## [Given records]
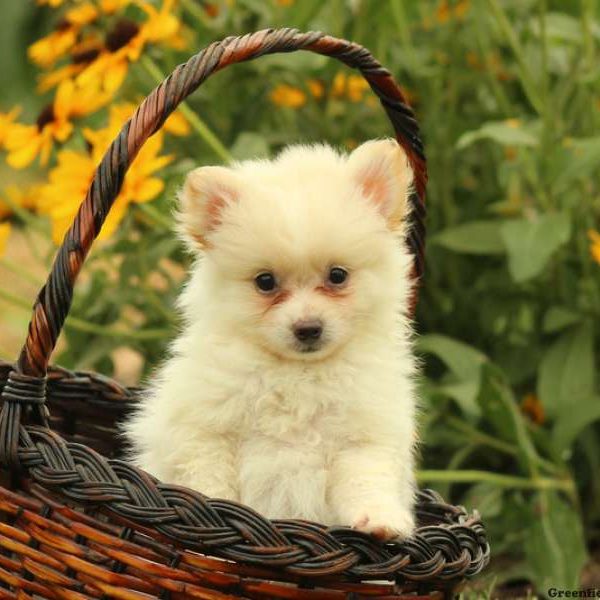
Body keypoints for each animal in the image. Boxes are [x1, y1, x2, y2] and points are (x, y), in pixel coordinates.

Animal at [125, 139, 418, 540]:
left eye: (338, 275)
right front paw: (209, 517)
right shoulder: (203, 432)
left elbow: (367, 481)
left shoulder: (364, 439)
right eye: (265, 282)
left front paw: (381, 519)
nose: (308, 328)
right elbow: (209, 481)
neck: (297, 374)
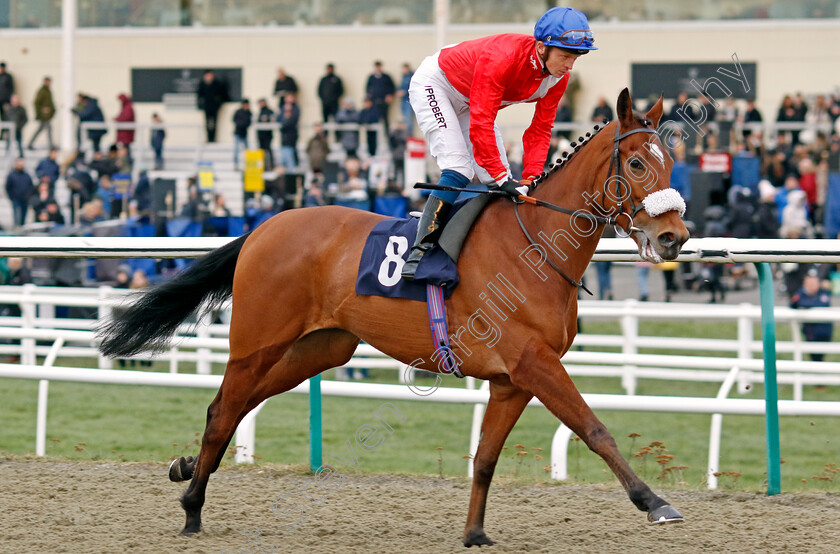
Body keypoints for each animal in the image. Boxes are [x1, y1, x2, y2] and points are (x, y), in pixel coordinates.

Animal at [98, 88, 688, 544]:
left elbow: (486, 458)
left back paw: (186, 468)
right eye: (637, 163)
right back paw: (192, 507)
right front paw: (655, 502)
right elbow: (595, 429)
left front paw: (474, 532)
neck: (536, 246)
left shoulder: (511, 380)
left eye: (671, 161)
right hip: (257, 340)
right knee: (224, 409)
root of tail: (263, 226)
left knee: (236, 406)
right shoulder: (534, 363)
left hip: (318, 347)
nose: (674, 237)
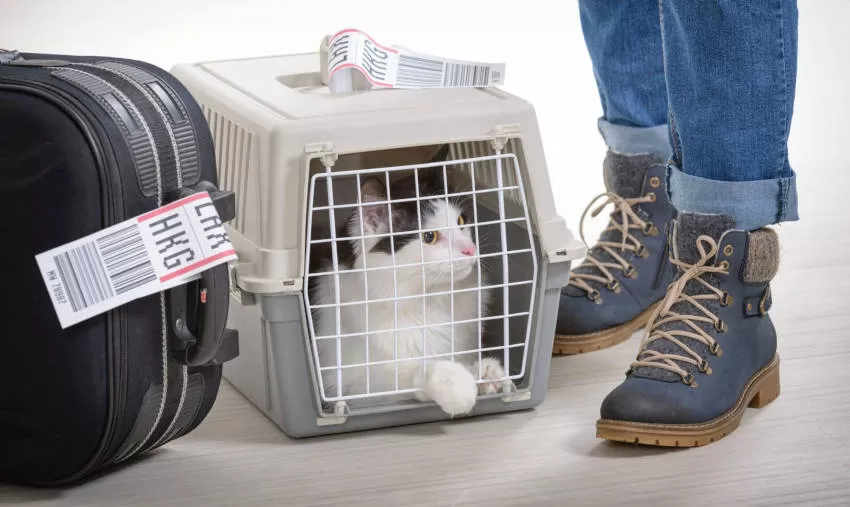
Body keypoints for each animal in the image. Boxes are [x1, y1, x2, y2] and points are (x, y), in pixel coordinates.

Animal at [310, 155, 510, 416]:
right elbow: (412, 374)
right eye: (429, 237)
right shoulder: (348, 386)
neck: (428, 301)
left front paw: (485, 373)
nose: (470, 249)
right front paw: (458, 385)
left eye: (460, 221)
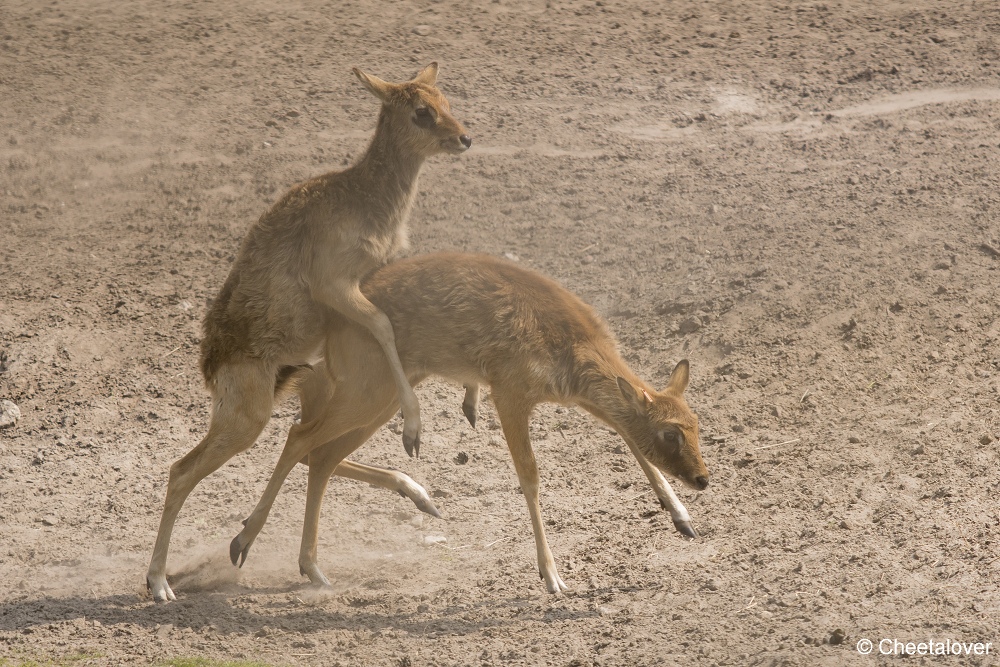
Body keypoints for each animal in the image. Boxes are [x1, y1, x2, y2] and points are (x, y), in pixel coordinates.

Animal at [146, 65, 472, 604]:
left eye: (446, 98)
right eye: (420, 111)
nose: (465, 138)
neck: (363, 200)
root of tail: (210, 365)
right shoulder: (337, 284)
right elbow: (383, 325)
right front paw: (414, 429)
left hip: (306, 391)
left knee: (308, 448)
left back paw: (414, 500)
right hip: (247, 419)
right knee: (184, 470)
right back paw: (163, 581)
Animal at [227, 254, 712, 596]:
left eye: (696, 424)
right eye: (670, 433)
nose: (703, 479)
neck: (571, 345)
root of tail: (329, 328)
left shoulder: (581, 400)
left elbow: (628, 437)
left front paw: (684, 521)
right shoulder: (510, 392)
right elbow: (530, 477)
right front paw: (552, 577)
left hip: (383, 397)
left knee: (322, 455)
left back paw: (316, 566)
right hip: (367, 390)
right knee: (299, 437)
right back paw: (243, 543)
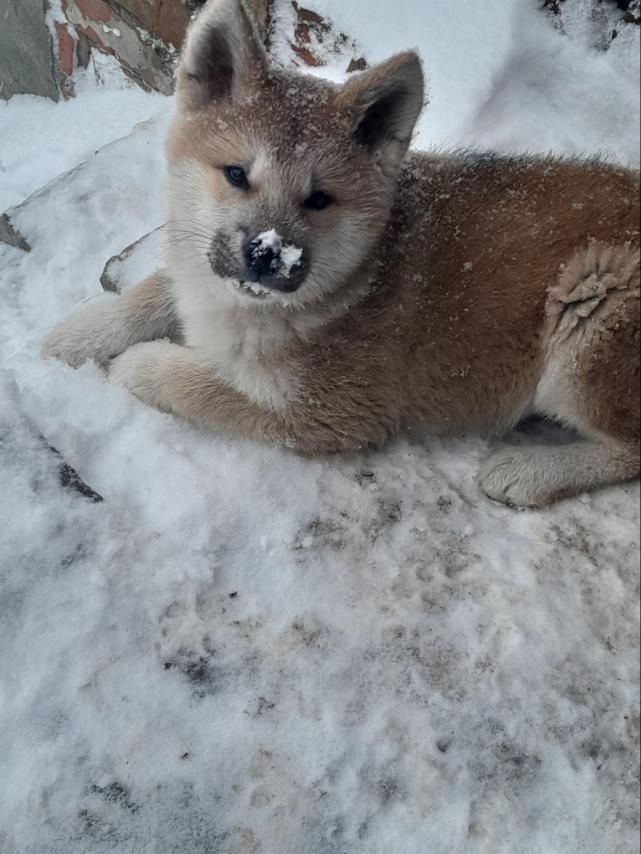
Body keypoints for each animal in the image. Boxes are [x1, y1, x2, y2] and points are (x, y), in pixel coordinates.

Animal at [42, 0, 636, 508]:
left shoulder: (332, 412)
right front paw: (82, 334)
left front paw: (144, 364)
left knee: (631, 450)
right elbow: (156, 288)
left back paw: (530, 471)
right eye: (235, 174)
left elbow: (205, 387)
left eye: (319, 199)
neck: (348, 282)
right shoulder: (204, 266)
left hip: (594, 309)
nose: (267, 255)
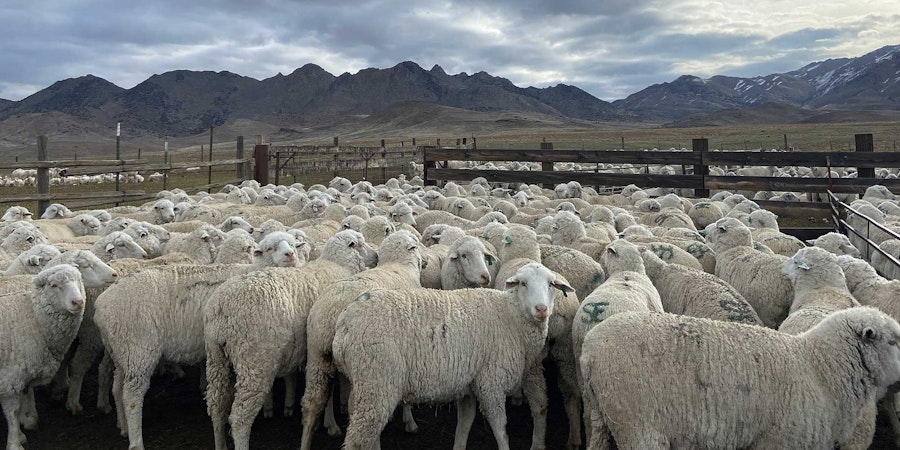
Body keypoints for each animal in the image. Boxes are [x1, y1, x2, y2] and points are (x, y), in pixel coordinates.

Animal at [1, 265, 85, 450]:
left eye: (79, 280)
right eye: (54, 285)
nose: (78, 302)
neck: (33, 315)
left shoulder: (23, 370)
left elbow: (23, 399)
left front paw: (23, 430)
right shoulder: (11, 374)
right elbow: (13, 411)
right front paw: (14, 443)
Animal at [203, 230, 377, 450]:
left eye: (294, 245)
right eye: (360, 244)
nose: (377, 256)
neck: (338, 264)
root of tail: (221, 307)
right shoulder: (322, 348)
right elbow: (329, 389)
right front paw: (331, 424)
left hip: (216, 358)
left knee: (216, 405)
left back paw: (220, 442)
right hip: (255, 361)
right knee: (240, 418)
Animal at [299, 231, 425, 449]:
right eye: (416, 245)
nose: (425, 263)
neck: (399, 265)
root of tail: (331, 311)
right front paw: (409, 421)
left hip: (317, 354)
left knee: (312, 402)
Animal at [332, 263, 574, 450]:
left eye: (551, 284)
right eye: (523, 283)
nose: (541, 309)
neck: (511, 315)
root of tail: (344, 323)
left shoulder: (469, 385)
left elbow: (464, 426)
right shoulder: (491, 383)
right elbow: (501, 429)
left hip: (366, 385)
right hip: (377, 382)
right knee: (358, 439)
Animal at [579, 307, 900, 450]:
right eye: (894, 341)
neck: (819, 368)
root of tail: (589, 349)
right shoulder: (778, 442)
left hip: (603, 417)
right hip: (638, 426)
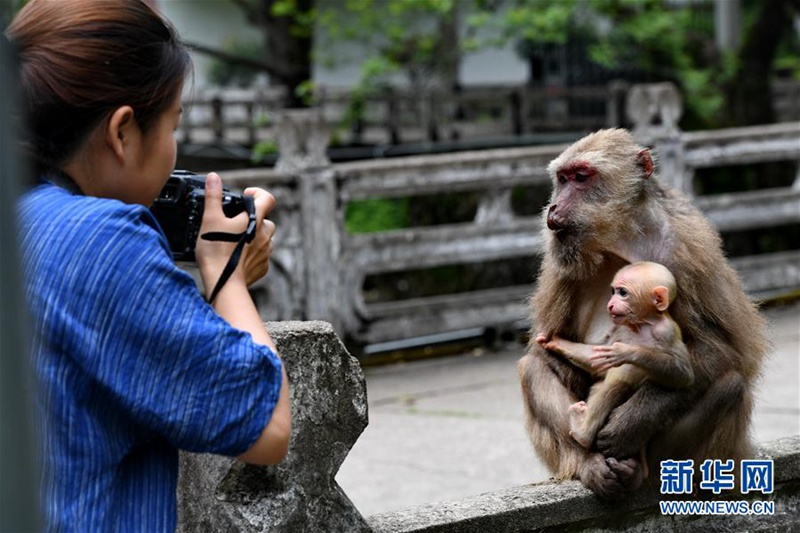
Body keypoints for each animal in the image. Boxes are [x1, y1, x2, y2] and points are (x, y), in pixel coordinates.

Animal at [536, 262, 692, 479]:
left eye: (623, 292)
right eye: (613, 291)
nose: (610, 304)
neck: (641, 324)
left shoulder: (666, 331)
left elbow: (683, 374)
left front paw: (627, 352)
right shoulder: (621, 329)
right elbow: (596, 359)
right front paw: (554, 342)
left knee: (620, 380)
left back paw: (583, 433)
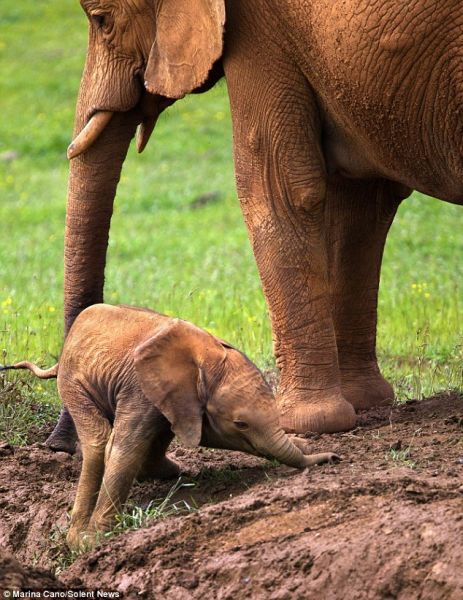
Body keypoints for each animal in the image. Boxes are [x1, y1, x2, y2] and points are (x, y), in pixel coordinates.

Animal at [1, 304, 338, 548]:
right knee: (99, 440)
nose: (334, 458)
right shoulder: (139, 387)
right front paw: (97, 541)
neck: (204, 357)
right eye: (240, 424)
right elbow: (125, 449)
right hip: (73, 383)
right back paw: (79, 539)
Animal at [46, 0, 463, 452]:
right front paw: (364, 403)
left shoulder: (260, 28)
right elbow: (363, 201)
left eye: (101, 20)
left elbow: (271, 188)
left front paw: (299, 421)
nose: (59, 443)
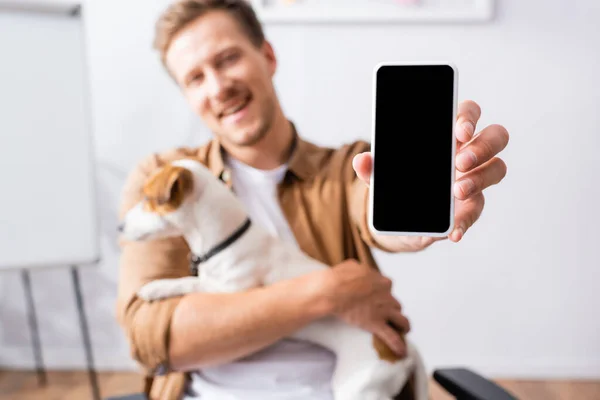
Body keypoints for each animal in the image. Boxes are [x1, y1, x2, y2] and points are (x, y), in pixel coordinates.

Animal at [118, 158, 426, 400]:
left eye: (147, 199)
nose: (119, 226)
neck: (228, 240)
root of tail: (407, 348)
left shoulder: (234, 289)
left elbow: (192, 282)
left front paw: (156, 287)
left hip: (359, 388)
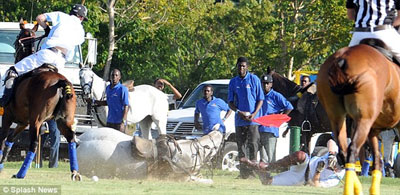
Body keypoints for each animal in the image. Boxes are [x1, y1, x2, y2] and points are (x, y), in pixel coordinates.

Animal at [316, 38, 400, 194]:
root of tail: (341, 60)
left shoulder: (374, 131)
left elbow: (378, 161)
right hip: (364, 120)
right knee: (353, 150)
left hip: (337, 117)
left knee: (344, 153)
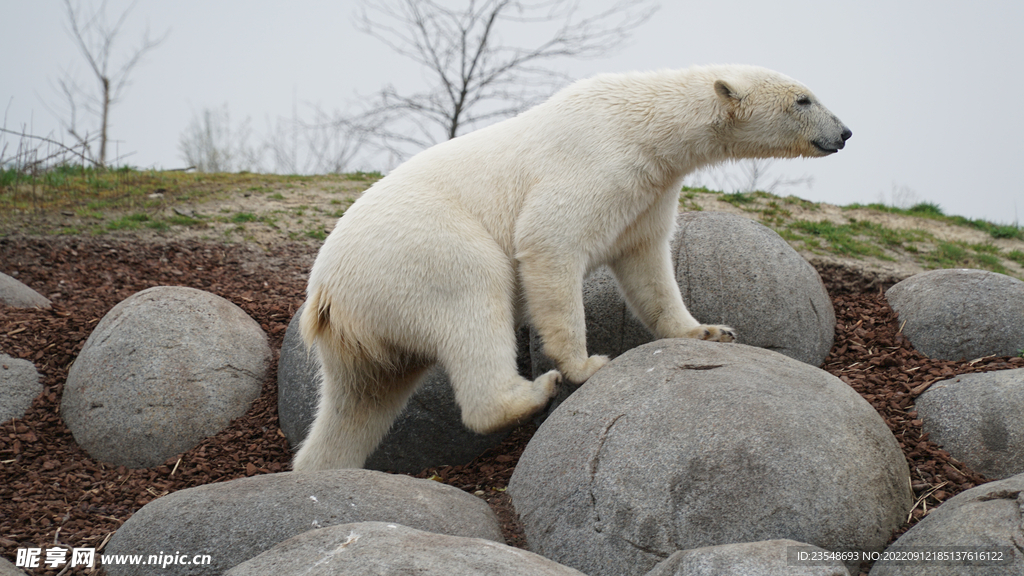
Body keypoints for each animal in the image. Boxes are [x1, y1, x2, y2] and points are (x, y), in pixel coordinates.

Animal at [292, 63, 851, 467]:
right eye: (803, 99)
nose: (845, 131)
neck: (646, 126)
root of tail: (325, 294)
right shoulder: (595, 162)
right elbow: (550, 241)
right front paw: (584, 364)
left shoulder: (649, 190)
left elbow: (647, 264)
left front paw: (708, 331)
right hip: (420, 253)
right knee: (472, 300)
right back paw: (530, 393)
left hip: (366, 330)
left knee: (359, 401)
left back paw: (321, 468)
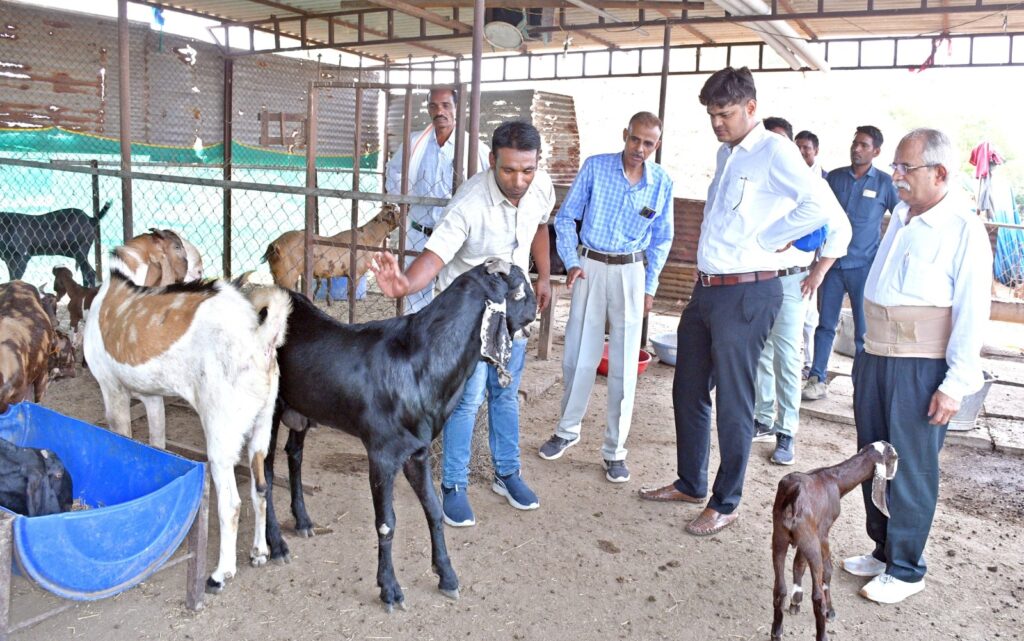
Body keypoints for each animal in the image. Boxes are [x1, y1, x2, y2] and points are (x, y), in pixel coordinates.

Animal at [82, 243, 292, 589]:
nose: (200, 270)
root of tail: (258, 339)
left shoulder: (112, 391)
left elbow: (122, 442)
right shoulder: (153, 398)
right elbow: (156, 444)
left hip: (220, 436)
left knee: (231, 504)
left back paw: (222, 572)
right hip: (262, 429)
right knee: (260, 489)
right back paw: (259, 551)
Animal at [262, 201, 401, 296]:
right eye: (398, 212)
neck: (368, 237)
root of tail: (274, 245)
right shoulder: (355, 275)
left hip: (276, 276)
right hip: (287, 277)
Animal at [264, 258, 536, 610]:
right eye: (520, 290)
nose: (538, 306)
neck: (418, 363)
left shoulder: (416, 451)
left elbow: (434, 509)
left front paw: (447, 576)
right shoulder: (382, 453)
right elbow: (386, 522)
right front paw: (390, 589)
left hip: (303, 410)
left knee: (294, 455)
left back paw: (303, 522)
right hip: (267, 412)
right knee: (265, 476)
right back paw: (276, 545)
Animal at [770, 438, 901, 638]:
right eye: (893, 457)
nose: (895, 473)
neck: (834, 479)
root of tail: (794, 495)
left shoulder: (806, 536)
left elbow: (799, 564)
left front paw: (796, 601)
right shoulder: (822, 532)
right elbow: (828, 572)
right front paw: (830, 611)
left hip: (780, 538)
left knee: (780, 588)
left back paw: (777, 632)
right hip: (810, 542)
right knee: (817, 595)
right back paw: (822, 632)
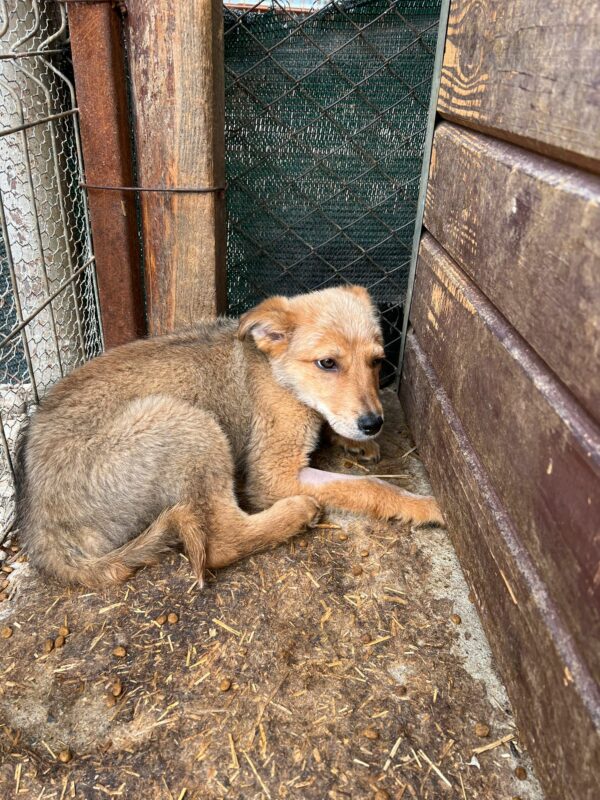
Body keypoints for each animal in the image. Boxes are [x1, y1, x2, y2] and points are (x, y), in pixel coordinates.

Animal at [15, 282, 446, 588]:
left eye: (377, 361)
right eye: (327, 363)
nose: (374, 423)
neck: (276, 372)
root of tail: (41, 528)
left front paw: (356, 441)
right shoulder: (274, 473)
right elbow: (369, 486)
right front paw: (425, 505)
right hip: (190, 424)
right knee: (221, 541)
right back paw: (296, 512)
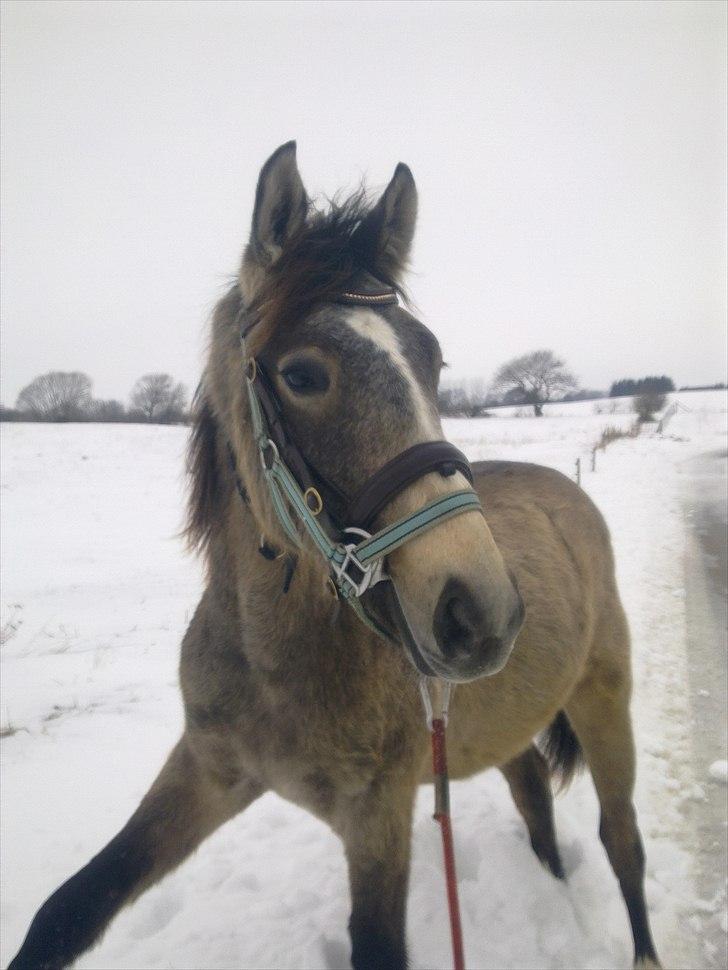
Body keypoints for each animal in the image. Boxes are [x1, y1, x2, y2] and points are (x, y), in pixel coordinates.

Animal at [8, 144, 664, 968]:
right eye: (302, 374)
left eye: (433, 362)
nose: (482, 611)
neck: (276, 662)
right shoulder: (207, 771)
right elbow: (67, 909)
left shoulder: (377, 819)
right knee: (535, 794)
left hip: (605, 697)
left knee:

## [Instructions for the task]
Copy out exactly the material that runs from the line with "left shoulder: (364, 439)" to the line with "neck: (428, 301)", ends included, and leave the pictures behind.

## [Output for this task]
left shoulder: (364, 439)
right eye: (265, 282)
left front paw: (381, 519)
nose: (308, 328)
right elbow: (209, 481)
neck: (297, 374)
Body keypoints for each animal in the image. Boxes are [x1, y1, x2, y2] and points are (x, y), in pixel coordinates.

Animal at [98, 88, 688, 544]:
left elbow: (486, 458)
left back paw: (186, 468)
right eye: (637, 163)
right back paw: (192, 507)
right front paw: (655, 502)
right elbow: (595, 429)
left front paw: (474, 532)
neck: (536, 246)
left shoulder: (511, 380)
left eye: (671, 161)
right hip: (257, 340)
right knee: (224, 409)
root of tail: (263, 226)
left knee: (236, 406)
right shoulder: (534, 363)
left hip: (318, 347)
nose: (674, 237)
Body keypoints for each animal in the image. Boxes are [x1, y1, x2, y2] and points are (x, y), in pixel coordinates.

Animal at [310, 155, 510, 416]:
right elbow: (412, 374)
right eye: (429, 237)
right shoulder: (348, 386)
neck: (428, 301)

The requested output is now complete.